Source texts of formatted documents
* * * *

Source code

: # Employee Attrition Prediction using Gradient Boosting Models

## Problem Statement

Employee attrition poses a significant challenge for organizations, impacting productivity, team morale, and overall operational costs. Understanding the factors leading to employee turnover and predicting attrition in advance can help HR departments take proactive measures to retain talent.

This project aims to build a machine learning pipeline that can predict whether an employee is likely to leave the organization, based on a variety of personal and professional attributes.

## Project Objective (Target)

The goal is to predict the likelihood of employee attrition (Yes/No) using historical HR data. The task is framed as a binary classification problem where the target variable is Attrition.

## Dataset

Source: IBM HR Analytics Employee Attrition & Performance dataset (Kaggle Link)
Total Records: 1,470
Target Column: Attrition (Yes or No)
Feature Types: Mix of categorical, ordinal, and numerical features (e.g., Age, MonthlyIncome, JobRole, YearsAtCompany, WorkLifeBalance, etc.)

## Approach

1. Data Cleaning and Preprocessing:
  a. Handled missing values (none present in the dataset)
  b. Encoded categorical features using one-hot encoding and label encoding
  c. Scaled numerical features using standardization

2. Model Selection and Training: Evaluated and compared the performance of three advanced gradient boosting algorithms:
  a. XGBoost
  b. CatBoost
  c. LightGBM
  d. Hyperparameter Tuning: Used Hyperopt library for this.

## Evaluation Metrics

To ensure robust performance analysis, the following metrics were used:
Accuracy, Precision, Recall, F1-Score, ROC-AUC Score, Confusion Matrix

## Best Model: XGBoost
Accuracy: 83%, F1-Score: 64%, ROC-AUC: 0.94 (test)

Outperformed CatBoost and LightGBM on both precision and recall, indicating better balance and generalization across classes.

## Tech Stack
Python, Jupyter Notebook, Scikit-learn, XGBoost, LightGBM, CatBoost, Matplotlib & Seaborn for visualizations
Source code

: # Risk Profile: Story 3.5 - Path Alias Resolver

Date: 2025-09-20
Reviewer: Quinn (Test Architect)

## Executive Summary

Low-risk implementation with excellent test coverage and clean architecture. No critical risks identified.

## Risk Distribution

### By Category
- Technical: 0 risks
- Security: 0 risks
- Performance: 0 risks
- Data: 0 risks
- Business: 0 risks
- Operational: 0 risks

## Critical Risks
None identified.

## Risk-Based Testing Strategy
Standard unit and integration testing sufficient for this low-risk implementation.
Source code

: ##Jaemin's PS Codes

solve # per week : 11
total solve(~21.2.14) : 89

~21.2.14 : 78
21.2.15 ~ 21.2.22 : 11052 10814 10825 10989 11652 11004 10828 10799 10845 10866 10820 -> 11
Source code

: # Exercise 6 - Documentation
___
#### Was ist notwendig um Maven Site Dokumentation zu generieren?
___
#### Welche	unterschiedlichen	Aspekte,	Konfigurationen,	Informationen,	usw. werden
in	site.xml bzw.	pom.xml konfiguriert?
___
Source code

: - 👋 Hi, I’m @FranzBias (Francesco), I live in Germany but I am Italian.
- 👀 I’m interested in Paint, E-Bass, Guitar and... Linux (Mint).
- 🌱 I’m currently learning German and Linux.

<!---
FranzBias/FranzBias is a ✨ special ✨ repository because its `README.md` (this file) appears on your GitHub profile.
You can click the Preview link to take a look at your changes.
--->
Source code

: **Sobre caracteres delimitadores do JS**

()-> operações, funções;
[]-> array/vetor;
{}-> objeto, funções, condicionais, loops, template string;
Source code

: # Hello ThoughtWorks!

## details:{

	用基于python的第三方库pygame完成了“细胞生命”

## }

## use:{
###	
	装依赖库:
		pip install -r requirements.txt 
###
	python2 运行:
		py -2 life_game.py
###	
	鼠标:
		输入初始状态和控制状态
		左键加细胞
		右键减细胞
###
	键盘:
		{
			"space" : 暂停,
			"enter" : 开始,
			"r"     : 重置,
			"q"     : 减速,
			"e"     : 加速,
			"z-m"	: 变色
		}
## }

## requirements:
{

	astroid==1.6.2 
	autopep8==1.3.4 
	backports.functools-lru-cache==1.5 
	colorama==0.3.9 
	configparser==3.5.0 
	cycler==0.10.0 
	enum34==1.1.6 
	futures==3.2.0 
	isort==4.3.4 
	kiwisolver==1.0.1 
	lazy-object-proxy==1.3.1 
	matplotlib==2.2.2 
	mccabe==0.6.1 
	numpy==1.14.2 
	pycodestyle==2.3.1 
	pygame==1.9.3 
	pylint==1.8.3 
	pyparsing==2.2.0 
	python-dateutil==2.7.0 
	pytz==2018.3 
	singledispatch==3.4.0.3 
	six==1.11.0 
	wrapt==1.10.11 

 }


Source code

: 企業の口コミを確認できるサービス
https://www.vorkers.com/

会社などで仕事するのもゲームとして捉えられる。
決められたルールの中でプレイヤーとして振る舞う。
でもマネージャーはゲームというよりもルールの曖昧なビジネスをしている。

* * * *

Nothing should appear in the answer except the lines above from the line with "Gradient Boosting Models" through the line with "Employee attrition poses", both included, written out exactly.

OUTPUT OF THE TASK
: # Employee Attrition Prediction using Gradient Boosting Models

## Problem Statement

Employee attrition poses a significant challenge for organizations, impacting productivity, team morale, and overall operational costs. Understanding the factors leading to employee turnover and predicting attrition in advance can help HR departments take proactive measures to retain talent.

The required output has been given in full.